We have watched many industries suffer the significant disruption and disintermediation of new market forces and brash, young, well-funded upstarts who change the game. The casualties are all around us – the taxi industry, media and journalism, online hotel & travel bookings, online stock trading, and the list goes on.
Key features of a disrupted market include: democratization of information, price transparency, the sharing economy and crowdsourcing and social media channels.
These disruptions are now hitting healthcare. Health insurance in particular is going through a significant evolution. Worldwide, consumers have increasing choice, and insurers are looking for ways to engage differently and meaningfully with their members; to no longer look at their members as merely part of a large, faceless risk pool, but rather as health consumers trying to navigate the complex healthcare delivery marketplace. Insurers are aiming to reduce costs and improve coordination with providers as the industry moves towards member-centric models.
What can incumbent health insurers do to survive? Analytics are a big part of the answer. Incumbent insurers have the advantage of the insights they can draw from their massive stores of data – that is, if they can liberate their data from functionally isolated silos often housed in legacy applications and managed with old-world technologies. Are analytics the answer?
In the CIO Survey, 90 percent of healthcare respondents said they believe analytics have a positive impact on productivity and efficiency – higher than in any other industry.
Through analytics, you can use member information to start to predict what might happen next in the patient journey of a member; hence, payers and their provider networks can start to offer alternative care models to minimize expensive medical care and intervention and help consumers take control of their own healthcare.
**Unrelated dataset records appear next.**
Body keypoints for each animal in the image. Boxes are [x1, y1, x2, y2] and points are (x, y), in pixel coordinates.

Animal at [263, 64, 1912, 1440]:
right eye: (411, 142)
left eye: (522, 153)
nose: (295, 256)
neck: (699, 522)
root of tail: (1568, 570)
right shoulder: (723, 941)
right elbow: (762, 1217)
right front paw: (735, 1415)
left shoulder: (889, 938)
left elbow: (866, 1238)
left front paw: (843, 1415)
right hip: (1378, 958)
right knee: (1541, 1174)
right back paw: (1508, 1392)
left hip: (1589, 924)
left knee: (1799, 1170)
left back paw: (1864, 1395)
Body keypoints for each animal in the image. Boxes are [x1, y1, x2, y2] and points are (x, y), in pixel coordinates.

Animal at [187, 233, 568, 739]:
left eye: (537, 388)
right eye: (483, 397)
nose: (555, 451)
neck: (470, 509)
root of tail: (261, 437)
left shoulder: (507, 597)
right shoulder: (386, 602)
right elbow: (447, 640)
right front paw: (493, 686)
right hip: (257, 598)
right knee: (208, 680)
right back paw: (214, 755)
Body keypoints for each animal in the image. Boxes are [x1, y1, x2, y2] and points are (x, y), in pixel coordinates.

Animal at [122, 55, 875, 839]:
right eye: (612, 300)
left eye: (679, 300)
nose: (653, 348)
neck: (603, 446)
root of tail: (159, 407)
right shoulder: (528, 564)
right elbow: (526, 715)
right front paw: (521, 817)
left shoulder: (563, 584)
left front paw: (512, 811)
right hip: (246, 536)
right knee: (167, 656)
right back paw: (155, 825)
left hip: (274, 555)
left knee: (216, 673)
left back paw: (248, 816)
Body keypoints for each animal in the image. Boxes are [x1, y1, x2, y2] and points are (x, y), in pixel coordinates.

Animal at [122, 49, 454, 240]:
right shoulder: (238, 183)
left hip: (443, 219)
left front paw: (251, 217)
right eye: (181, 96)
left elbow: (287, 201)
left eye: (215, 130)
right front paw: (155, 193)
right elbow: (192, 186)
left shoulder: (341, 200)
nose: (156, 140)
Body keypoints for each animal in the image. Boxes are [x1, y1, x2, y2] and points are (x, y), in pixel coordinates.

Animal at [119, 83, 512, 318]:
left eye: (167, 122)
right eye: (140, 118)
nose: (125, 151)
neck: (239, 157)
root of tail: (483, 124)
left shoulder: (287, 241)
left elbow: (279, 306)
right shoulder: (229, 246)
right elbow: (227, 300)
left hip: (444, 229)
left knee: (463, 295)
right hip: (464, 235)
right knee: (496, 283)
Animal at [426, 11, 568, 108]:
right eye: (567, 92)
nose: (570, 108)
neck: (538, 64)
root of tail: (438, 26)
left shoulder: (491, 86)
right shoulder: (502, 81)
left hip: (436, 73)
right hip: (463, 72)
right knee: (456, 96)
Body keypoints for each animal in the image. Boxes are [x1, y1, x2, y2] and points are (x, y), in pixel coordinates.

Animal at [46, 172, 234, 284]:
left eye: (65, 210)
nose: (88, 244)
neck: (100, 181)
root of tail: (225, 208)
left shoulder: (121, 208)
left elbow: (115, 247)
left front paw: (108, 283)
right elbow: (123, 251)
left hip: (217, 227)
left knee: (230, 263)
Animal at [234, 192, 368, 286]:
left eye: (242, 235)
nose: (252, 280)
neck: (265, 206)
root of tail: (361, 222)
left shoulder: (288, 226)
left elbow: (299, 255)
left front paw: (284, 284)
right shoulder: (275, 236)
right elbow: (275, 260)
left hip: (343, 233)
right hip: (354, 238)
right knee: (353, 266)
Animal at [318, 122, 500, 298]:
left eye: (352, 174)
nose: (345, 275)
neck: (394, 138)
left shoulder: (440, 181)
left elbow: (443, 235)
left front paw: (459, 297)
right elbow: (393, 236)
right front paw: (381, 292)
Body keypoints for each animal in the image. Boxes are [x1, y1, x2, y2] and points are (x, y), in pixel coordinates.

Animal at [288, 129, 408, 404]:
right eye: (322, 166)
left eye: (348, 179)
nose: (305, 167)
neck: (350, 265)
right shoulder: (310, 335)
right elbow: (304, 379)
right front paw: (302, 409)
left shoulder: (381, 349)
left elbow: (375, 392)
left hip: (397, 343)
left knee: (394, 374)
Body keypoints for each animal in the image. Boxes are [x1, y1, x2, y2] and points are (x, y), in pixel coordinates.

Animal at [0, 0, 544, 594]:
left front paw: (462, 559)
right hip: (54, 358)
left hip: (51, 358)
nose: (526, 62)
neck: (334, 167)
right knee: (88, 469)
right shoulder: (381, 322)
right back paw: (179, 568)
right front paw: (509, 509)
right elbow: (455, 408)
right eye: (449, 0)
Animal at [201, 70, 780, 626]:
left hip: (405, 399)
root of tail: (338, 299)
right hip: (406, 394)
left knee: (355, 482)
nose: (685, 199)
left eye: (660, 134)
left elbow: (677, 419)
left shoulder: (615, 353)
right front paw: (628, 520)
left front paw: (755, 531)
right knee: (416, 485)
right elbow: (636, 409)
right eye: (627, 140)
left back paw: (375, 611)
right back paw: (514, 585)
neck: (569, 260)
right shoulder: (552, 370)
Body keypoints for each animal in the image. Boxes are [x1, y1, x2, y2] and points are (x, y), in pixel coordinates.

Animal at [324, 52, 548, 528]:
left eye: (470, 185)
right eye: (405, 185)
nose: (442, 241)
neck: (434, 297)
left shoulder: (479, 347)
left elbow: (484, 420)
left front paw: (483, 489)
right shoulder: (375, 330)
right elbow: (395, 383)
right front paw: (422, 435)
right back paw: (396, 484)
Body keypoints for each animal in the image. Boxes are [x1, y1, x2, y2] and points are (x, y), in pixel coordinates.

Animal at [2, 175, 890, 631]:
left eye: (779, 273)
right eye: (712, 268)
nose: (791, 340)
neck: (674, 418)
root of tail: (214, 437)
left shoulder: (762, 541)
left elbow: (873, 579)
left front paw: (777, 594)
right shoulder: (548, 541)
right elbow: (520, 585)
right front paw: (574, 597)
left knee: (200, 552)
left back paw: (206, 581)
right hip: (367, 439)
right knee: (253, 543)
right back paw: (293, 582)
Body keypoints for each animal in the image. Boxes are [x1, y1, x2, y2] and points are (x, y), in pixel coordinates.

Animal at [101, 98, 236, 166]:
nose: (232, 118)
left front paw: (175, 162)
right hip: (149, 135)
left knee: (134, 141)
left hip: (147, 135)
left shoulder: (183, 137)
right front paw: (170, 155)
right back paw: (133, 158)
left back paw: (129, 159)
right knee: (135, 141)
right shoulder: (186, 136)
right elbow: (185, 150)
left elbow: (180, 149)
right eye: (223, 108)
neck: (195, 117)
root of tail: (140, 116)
It’s the likelihood of bottom-line results, though, that’s leading to significant growth within healthcare analytics – estimated to reach $21 billion in 2020 versus $4 billion today. In addition, Rock Health reports that venture capital investments to healthcare technology firms increased 176 percent in 2014, with most of the funds going to healthcare analytics companies.
What does all this evolution mean for the healthcare CIO? Simply put, it’s time for substantial change. New well-funded digital health insurance companies such as Oscar are shaking up traditional market models and challenging the incumbents with digital engagement models and low overhead costs.
For the incumbents, there is a pressing need for investments in data analytics to leverage value and insight from existing data stores and to ingest new data to enable more compelling interactions with members. There needs to be direct engagement with members to help with navigation and education.
Ultimately there are three forms of healthcare data – systems of record data (claims data, electronic medical records), genomic and genetic data, and patient-generated data (biometrics, qualitative data).
Healthcare CIOs need to ensure they have future-proofed strategies around all three forms of data and their linkages in order to generate insights, develop new products and channels and address new models of member loyalty and expectation.
Fortunately, the healthcare CIO armed with a strategy for next-generation analytics could serve as the digital change agent the industry needs.